Records from a data collection
════

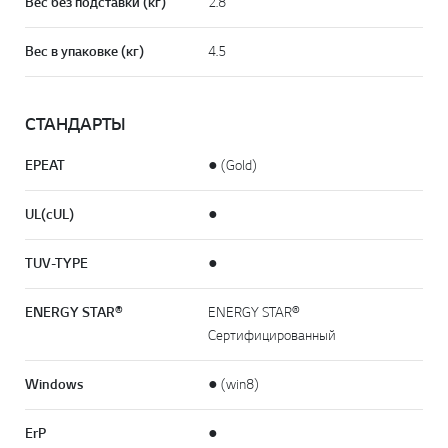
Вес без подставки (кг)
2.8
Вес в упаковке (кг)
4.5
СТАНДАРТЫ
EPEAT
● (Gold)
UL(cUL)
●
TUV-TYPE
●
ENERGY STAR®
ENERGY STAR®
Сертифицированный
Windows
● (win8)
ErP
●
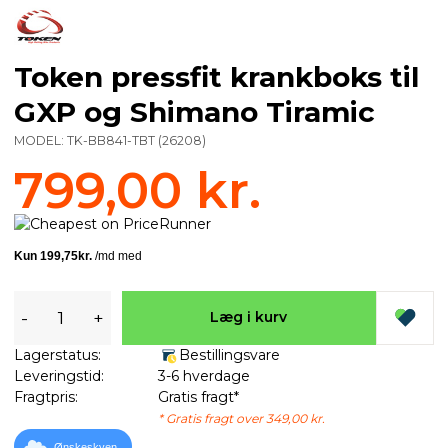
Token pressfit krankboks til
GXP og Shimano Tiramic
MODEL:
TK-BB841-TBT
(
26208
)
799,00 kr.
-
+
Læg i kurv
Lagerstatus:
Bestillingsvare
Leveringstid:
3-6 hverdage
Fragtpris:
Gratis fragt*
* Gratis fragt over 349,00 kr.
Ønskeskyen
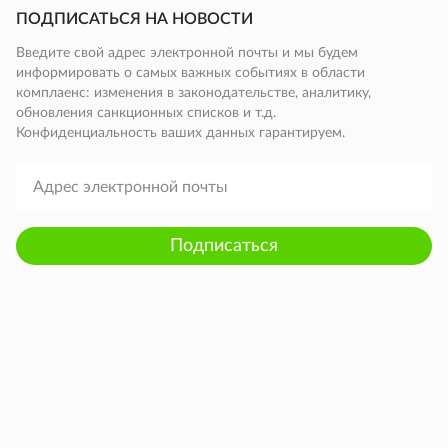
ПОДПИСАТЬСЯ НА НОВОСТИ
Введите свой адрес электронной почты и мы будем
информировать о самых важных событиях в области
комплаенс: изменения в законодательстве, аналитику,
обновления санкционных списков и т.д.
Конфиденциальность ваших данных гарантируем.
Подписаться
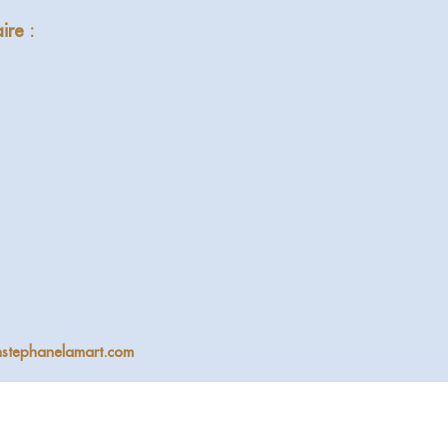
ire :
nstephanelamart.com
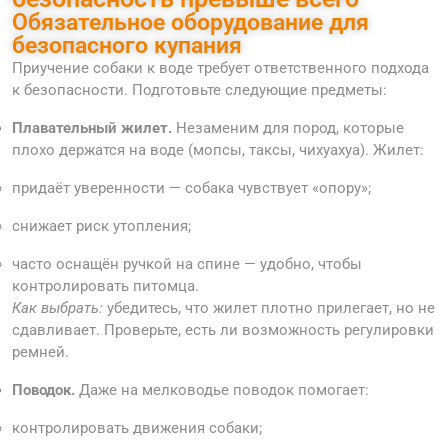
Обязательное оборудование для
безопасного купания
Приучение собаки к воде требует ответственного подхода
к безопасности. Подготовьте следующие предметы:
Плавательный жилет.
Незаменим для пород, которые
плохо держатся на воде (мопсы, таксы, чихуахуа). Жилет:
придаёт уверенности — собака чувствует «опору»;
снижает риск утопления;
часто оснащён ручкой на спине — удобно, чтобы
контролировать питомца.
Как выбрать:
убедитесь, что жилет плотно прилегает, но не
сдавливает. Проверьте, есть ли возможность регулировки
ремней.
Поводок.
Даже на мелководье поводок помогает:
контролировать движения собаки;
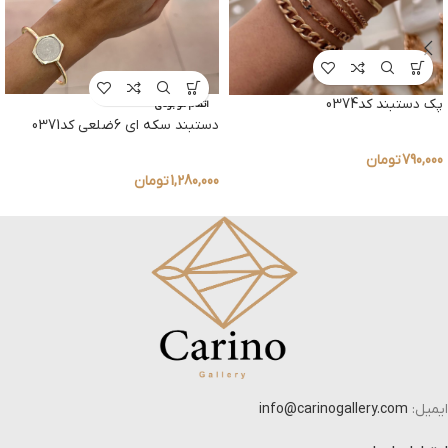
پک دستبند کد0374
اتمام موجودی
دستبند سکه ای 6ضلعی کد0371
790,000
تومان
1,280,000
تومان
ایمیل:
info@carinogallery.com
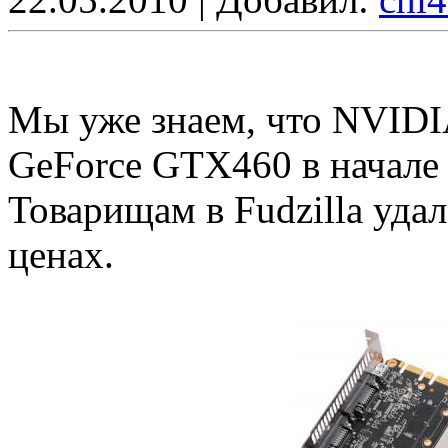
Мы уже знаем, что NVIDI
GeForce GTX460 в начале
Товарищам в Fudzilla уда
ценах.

════

• PROBLEM TO SOLVE
What you write should match the entries exactly, except that the pictures are dropped.

• REPLY TO THE TASK
Вес без подставки (кг)
2.8
Вес в упаковке (кг)
4.5
СТАНДАРТЫ
EPEAT
● (Gold)
UL(cUL)
●
TUV-TYPE
●
ENERGY STAR®
ENERGY STAR®
Сертифицированный
Windows
● (win8)
ErP
●
Token pressfit krankboks til
GXP og Shimano Tiramic
MODEL:
TK-BB841-TBT
(
26208
)
799,00 kr.
-
+
Læg i kurv
Lagerstatus:
Bestillingsvare
Leveringstid:
3-6 hverdage
Fragtpris:
Gratis fragt*
* Gratis fragt over 349,00 kr.
Ønskeskyen
ПОДПИСАТЬСЯ НА НОВОСТИ
Введите свой адрес электронной почты и мы будем
информировать о самых важных событиях в области
комплаенс: изменения в законодательстве, аналитику,
обновления санкционных списков и т.д.
Конфиденциальность ваших данных гарантируем.
Подписаться
ire :
nstephanelamart.com
Обязательное оборудование для
безопасного купания
Приучение собаки к воде требует ответственного подхода
к безопасности. Подготовьте следующие предметы:
Плавательный жилет.
Незаменим для пород, которые
плохо держатся на воде (мопсы, таксы, чихуахуа). Жилет:
придаёт уверенности — собака чувствует «опору»;
снижает риск утопления;
часто оснащён ручкой на спине — удобно, чтобы
контролировать питомца.
Как выбрать:
убедитесь, что жилет плотно прилегает, но не
сдавливает. Проверьте, есть ли возможность регулировки
ремней.
Поводок.
Даже на мелководье поводок помогает:
контролировать движения собаки;
پک دستبند کد0374
اتمام موجودی
دستبند سکه ای 6ضلعی کد0371
790,000
تومان
1,280,000
تومان
ایمیل:
info@carinogallery.com
Мы уже знаем, что NVIDI
GeForce GTX460 в начале
Товарищам в Fudzilla уда
ценах.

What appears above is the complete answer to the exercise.